By | January 27, 2016
Accommodation Psychology


Define what is Accomodation Psychology?

Our mind is filled with ideas of various sorts. Now for example, we had to first see a flower to know what it exactly looks like, we later learn how to distinguish it from the various species, but until then we would all resemble the term flower to the one we had originally seen. Accommodation psychology is like what its name suggests, is actually a kind of idea that we fit in our brains according to the information that we receive through time. Let us explain this theory with an example, the very idea of a dog that we bore in our head as a child was that it had four legs. Now, being naive and completely out of the knowledge or the greater idea of the world we would think that any and every animal with four legs would be a dog and hence, as a child we could have mistaken a cat’s identity as a dog for the very first time. When we were corrected of the right identity we, accommodated or made place in our brains for the right information.

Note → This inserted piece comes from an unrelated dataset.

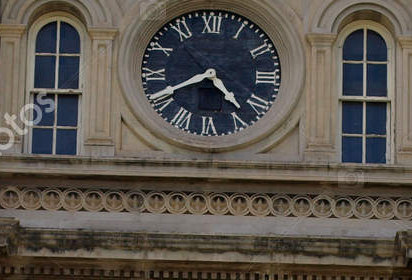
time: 4:40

Accommodation is the process, where you actually have to replace a certain form of idea with a whole new bunch of it. The old ideas are mainly changed and replaced by the ones you have currently gained. Let’s go through another example, here you have known your boss for ages and he turns out to be the worst sort of nightmare. Not only is he a taskmaster but he also annoys you to the very core. But then one day, when you are ill, he comes to your house just with soup, just to say hello. So now, you kind of have to make space for a whole new bunch of idea that he may be a taskmaster at your workplace, yet he has a heart when out of that cubicle. So that makes you replace the sole idea of his character and put forward other schemas, which also mean ideas. You are basically revising your schemas in this situation

There are assimilation theories that are likely to be attached with this one, in which you just have to add ideas to your existing ones, and you would not have to actually revise the old idea. Initially proposed by Jean Piaget, the very term accommodation refers to the part of adaptation, where you adapt a set of ideas in the process of learning. It is not a process, that has to happen within a particular age limit, because one might have to adapt and revise his ideas about something even after he has grown old enough. Since everything is in a flux, you would much rather have to change your ideas every single day to maintain the parity with the world outside. There are many new things that we have to revise our ideas about and which the brain takes part in doing without leaving any point of mistake. It is with this changing, accommodation and assimilation of ideas that we move on every day, just to make sure that we are running with the pace of the world.